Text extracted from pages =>
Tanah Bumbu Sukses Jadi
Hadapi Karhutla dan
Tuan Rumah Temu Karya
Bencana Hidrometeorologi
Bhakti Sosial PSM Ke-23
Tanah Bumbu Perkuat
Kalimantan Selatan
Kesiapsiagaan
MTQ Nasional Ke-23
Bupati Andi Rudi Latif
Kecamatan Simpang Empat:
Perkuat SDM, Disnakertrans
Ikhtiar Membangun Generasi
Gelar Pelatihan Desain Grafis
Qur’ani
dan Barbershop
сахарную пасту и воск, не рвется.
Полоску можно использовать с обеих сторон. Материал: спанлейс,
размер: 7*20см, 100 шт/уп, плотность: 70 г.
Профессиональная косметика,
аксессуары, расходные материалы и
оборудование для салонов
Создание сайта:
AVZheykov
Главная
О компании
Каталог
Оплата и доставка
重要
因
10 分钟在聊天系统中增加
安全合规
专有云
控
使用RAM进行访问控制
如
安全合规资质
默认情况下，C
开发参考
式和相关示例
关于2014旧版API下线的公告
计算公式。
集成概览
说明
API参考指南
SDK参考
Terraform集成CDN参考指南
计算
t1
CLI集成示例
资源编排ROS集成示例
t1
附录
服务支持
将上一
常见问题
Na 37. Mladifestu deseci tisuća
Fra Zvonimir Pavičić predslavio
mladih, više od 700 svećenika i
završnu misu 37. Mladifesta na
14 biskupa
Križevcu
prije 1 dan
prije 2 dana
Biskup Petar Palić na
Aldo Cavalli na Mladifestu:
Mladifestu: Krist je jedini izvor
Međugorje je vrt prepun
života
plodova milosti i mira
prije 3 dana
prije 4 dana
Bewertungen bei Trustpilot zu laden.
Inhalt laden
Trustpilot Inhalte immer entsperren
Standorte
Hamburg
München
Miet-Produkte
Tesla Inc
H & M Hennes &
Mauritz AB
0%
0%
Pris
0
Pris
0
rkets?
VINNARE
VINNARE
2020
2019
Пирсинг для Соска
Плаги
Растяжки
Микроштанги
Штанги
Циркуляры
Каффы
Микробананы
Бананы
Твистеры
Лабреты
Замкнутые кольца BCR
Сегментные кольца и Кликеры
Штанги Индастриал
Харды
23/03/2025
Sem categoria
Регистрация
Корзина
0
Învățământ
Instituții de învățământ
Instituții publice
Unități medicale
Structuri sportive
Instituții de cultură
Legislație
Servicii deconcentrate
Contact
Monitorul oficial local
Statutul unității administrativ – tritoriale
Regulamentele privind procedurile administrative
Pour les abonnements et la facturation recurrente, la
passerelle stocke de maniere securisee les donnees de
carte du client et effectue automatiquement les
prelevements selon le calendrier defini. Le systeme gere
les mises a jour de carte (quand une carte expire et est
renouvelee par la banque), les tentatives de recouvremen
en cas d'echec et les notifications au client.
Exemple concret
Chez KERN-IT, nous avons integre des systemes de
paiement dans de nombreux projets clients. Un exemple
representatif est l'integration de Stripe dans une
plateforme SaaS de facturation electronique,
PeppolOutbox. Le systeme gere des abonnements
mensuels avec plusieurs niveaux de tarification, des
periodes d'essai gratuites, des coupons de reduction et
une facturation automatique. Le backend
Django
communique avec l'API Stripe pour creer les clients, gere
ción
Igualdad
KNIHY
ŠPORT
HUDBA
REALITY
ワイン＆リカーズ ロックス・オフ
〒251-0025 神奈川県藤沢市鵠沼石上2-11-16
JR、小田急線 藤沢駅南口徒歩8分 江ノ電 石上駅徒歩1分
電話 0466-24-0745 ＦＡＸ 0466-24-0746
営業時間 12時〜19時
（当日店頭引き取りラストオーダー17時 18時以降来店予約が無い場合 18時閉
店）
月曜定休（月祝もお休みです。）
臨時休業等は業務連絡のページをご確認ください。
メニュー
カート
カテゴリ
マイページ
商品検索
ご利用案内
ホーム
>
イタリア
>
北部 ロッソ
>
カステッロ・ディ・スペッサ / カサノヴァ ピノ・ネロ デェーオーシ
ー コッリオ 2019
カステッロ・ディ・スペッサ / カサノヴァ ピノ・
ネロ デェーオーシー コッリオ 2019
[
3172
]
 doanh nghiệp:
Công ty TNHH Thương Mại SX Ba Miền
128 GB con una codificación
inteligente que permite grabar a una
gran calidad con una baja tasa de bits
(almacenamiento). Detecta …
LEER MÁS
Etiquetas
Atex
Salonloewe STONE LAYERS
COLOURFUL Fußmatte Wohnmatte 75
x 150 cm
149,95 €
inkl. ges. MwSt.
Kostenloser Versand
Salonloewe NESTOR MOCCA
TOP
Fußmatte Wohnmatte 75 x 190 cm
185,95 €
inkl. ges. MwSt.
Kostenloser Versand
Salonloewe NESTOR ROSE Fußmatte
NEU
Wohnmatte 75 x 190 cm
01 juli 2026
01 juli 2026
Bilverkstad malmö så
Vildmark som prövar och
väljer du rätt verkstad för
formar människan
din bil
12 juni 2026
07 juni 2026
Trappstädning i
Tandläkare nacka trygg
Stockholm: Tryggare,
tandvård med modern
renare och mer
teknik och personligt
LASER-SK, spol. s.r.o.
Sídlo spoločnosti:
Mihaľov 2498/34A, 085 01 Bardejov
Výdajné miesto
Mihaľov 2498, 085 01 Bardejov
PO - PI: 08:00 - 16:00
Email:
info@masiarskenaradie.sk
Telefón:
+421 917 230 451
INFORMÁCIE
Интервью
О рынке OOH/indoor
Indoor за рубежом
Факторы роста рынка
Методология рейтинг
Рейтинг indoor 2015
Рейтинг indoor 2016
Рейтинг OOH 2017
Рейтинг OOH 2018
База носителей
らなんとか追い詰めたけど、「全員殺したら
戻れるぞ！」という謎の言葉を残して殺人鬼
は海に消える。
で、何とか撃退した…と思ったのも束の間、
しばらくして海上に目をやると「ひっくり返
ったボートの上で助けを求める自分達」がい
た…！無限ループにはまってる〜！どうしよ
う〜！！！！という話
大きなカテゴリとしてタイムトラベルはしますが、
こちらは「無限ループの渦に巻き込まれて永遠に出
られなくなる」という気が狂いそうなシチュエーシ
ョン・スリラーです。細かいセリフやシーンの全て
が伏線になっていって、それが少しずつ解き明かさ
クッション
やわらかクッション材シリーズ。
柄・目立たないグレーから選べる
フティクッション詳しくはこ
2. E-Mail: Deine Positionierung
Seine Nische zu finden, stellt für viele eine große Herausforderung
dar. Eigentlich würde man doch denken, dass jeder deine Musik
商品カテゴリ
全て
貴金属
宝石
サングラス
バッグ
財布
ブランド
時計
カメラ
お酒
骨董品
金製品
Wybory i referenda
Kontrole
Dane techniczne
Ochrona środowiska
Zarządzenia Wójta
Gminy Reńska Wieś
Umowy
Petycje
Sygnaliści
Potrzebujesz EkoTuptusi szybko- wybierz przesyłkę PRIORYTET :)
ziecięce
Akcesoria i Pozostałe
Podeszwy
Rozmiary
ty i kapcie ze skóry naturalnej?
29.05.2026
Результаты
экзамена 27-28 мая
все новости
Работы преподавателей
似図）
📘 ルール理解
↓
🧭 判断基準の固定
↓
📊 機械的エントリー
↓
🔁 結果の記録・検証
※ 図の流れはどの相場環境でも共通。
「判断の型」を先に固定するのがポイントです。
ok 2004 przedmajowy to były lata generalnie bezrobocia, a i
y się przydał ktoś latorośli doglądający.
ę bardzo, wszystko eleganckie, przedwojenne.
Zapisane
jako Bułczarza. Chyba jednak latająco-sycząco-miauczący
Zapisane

ACTION ITEM =>
Rewrite all the rows with every "Trustpilot" switched to "Google", leaving everything else unchanged.

TASK OUTPUT =>
Tanah Bumbu Sukses Jadi
Hadapi Karhutla dan
Tuan Rumah Temu Karya
Bencana Hidrometeorologi
Bhakti Sosial PSM Ke-23
Tanah Bumbu Perkuat
Kalimantan Selatan
Kesiapsiagaan
MTQ Nasional Ke-23
Bupati Andi Rudi Latif
Kecamatan Simpang Empat:
Perkuat SDM, Disnakertrans
Ikhtiar Membangun Generasi
Gelar Pelatihan Desain Grafis
Qur’ani
dan Barbershop
сахарную пасту и воск, не рвется.
Полоску можно использовать с обеих сторон. Материал: спанлейс,
размер: 7*20см, 100 шт/уп, плотность: 70 г.
Профессиональная косметика,
аксессуары, расходные материалы и
оборудование для салонов
Создание сайта:
AVZheykov
Главная
О компании
Каталог
Оплата и доставка
重要
因
10 分钟在聊天系统中增加
安全合规
专有云
控
使用RAM进行访问控制
如
安全合规资质
默认情况下，C
开发参考
式和相关示例
关于2014旧版API下线的公告
计算公式。
集成概览
说明
API参考指南
SDK参考
Terraform集成CDN参考指南
计算
t1
CLI集成示例
资源编排ROS集成示例
t1
附录
服务支持
将上一
常见问题
Na 37. Mladifestu deseci tisuća
Fra Zvonimir Pavičić predslavio
mladih, više od 700 svećenika i
završnu misu 37. Mladifesta na
14 biskupa
Križevcu
prije 1 dan
prije 2 dana
Biskup Petar Palić na
Aldo Cavalli na Mladifestu:
Mladifestu: Krist je jedini izvor
Međugorje je vrt prepun
života
plodova milosti i mira
prije 3 dana
prije 4 dana
Bewertungen bei Google zu laden.
Inhalt laden
Google Inhalte immer entsperren
Standorte
Hamburg
München
Miet-Produkte
Tesla Inc
H & M Hennes &
Mauritz AB
0%
0%
Pris
0
Pris
0
rkets?
VINNARE
VINNARE
2020
2019
Пирсинг для Соска
Плаги
Растяжки
Микроштанги
Штанги
Циркуляры
Каффы
Микробананы
Бананы
Твистеры
Лабреты
Замкнутые кольца BCR
Сегментные кольца и Кликеры
Штанги Индастриал
Харды
23/03/2025
Sem categoria
Регистрация
Корзина
0
Învățământ
Instituții de învățământ
Instituții publice
Unități medicale
Structuri sportive
Instituții de cultură
Legislație
Servicii deconcentrate
Contact
Monitorul oficial local
Statutul unității administrativ – tritoriale
Regulamentele privind procedurile administrative
Pour les abonnements et la facturation recurrente, la
passerelle stocke de maniere securisee les donnees de
carte du client et effectue automatiquement les
prelevements selon le calendrier defini. Le systeme gere
les mises a jour de carte (quand une carte expire et est
renouvelee par la banque), les tentatives de recouvremen
en cas d'echec et les notifications au client.
Exemple concret
Chez KERN-IT, nous avons integre des systemes de
paiement dans de nombreux projets clients. Un exemple
representatif est l'integration de Stripe dans une
plateforme SaaS de facturation electronique,
PeppolOutbox. Le systeme gere des abonnements
mensuels avec plusieurs niveaux de tarification, des
periodes d'essai gratuites, des coupons de reduction et
une facturation automatique. Le backend
Django
communique avec l'API Stripe pour creer les clients, gere
ción
Igualdad
KNIHY
ŠPORT
HUDBA
REALITY
ワイン＆リカーズ ロックス・オフ
〒251-0025 神奈川県藤沢市鵠沼石上2-11-16
JR、小田急線 藤沢駅南口徒歩8分 江ノ電 石上駅徒歩1分
電話 0466-24-0745 ＦＡＸ 0466-24-0746
営業時間 12時〜19時
（当日店頭引き取りラストオーダー17時 18時以降来店予約が無い場合 18時閉
店）
月曜定休（月祝もお休みです。）
臨時休業等は業務連絡のページをご確認ください。
メニュー
カート
カテゴリ
マイページ
商品検索
ご利用案内
ホーム
>
イタリア
>
北部 ロッソ
>
カステッロ・ディ・スペッサ / カサノヴァ ピノ・ネロ デェーオーシ
ー コッリオ 2019
カステッロ・ディ・スペッサ / カサノヴァ ピノ・
ネロ デェーオーシー コッリオ 2019
[
3172
]
 doanh nghiệp:
Công ty TNHH Thương Mại SX Ba Miền
128 GB con una codificación
inteligente que permite grabar a una
gran calidad con una baja tasa de bits
(almacenamiento). Detecta …
LEER MÁS
Etiquetas
Atex
Salonloewe STONE LAYERS
COLOURFUL Fußmatte Wohnmatte 75
x 150 cm
149,95 €
inkl. ges. MwSt.
Kostenloser Versand
Salonloewe NESTOR MOCCA
TOP
Fußmatte Wohnmatte 75 x 190 cm
185,95 €
inkl. ges. MwSt.
Kostenloser Versand
Salonloewe NESTOR ROSE Fußmatte
NEU
Wohnmatte 75 x 190 cm
01 juli 2026
01 juli 2026
Bilverkstad malmö så
Vildmark som prövar och
väljer du rätt verkstad för
formar människan
din bil
12 juni 2026
07 juni 2026
Trappstädning i
Tandläkare nacka trygg
Stockholm: Tryggare,
tandvård med modern
renare och mer
teknik och personligt
LASER-SK, spol. s.r.o.
Sídlo spoločnosti:
Mihaľov 2498/34A, 085 01 Bardejov
Výdajné miesto
Mihaľov 2498, 085 01 Bardejov
PO - PI: 08:00 - 16:00
Email:
info@masiarskenaradie.sk
Telefón:
+421 917 230 451
INFORMÁCIE
Интервью
О рынке OOH/indoor
Indoor за рубежом
Факторы роста рынка
Методология рейтинг
Рейтинг indoor 2015
Рейтинг indoor 2016
Рейтинг OOH 2017
Рейтинг OOH 2018
База носителей
らなんとか追い詰めたけど、「全員殺したら
戻れるぞ！」という謎の言葉を残して殺人鬼
は海に消える。
で、何とか撃退した…と思ったのも束の間、
しばらくして海上に目をやると「ひっくり返
ったボートの上で助けを求める自分達」がい
た…！無限ループにはまってる〜！どうしよ
う〜！！！！という話
大きなカテゴリとしてタイムトラベルはしますが、
こちらは「無限ループの渦に巻き込まれて永遠に出
られなくなる」という気が狂いそうなシチュエーシ
ョン・スリラーです。細かいセリフやシーンの全て
が伏線になっていって、それが少しずつ解き明かさ
クッション
やわらかクッション材シリーズ。
柄・目立たないグレーから選べる
フティクッション詳しくはこ
2. E-Mail: Deine Positionierung
Seine Nische zu finden, stellt für viele eine große Herausforderung
dar. Eigentlich würde man doch denken, dass jeder deine Musik
商品カテゴリ
全て
貴金属
宝石
サングラス
バッグ
財布
ブランド
時計
カメラ
お酒
骨董品
金製品
Wybory i referenda
Kontrole
Dane techniczne
Ochrona środowiska
Zarządzenia Wójta
Gminy Reńska Wieś
Umowy
Petycje
Sygnaliści
Potrzebujesz EkoTuptusi szybko- wybierz przesyłkę PRIORYTET :)
ziecięce
Akcesoria i Pozostałe
Podeszwy
Rozmiary
ty i kapcie ze skóry naturalnej?
29.05.2026
Результаты
экзамена 27-28 мая
все новости
Работы преподавателей
似図）
📘 ルール理解
↓
🧭 判断基準の固定
↓
📊 機械的エントリー
↓
🔁 結果の記録・検証
※ 図の流れはどの相場環境でも共通。
「判断の型」を先に固定するのがポイントです。
ok 2004 przedmajowy to były lata generalnie bezrobocia, a i
y się przydał ktoś latorośli doglądający.
ę bardzo, wszystko eleganckie, przedwojenne.
Zapisane
jako Bułczarza. Chyba jednak latająco-sycząco-miauczący
Zapisane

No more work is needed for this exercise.